Hey guys—I am still processing my incredible gratitude towards you all. Reading the comments on my last post literally brings me to tears. I am so unbelievably overwhelmed by your compassion and insightfulness and general amazingness. I think my blog readers must be some of the most wonderful people in the world.
In case you hadn't picked up on this, I've been more than a little down lately. I cry every day. I have a hard time sleeping. I'm not eating super well. I spend a lot of time thinking seriously about what it would mean for me to be in this physical condition forever.

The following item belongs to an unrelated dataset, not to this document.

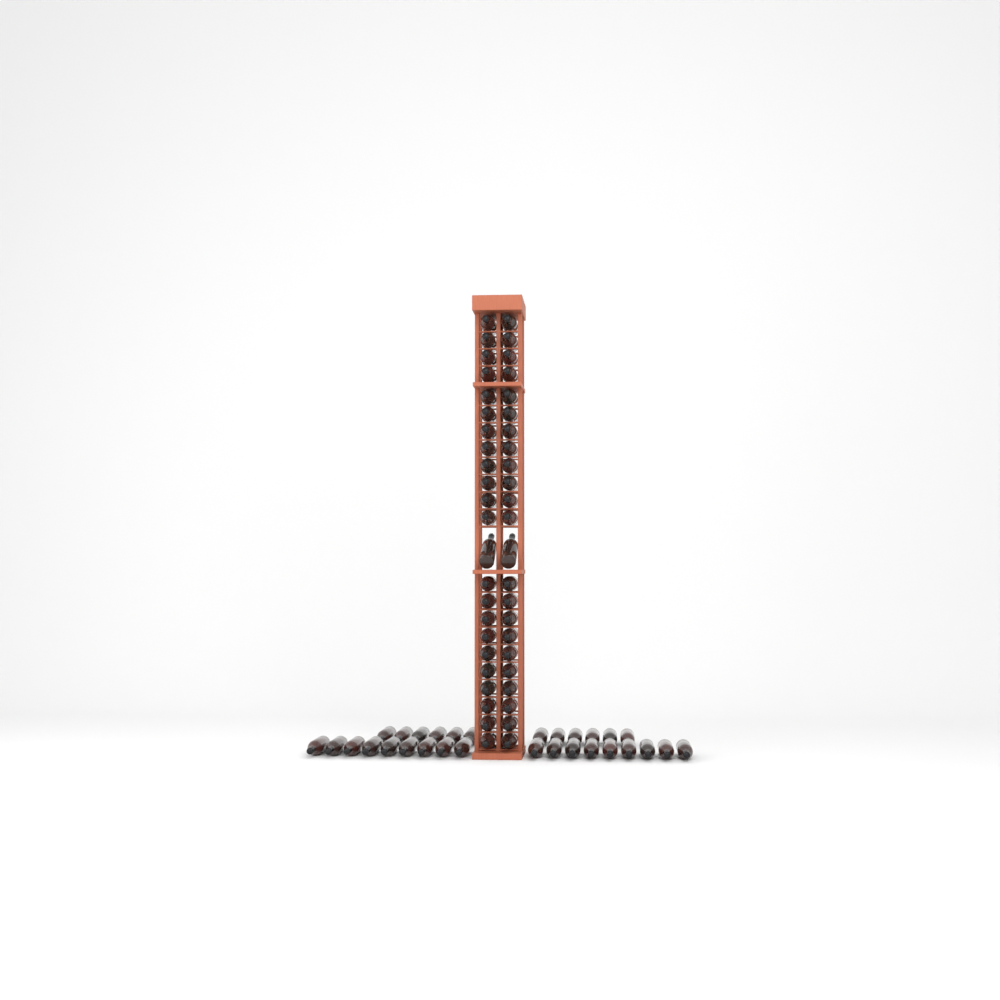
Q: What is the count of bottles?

But, somehow, life goes on. It's funny like that, you know? I attend (mostly) all my classes, even if I cry on the walk there. I talk with the people around me. I go to all my meetings. A draft of the second chapter of my thesis is on target to be submitted on Monday. In a meeting with my four-year advisor, we discovered that I've pretty much caught up after taking a semester off two years ago. As long as I jam-pack my spring schedule, I'll be graduating with the rest of my class in May.
My roommate says it scares her how normal I can be. She knows what's going on, for the most part - I've broken down in front of her more than once, and end up spilling more and more each time. But 99% of the time, even with her, I act just fine.
It's nothing new, nothing you guys haven't heard me talk about before. It just feels like everything has been building up all year and is now finally tearing me down - and it feels like it's for real this time. I don't see myself getting back up from this. I suppose I will, somehow, but I don't see it yet. I don't feel capable of coping with everything that has gotten dumped on my plate. I try picturing myself in five years, or ten, or twenty, and still having the same issues with my eyes, with the pain, with medications - and of course, the eating disorder - and it just doesn't seem possible, or worth it. I can't see a life for myself like this.
I love you guys a lot, and hope you all know how much your support means to me. Sorry to be so inarticulate about everything; I just don't know how to put it all into words. More soon.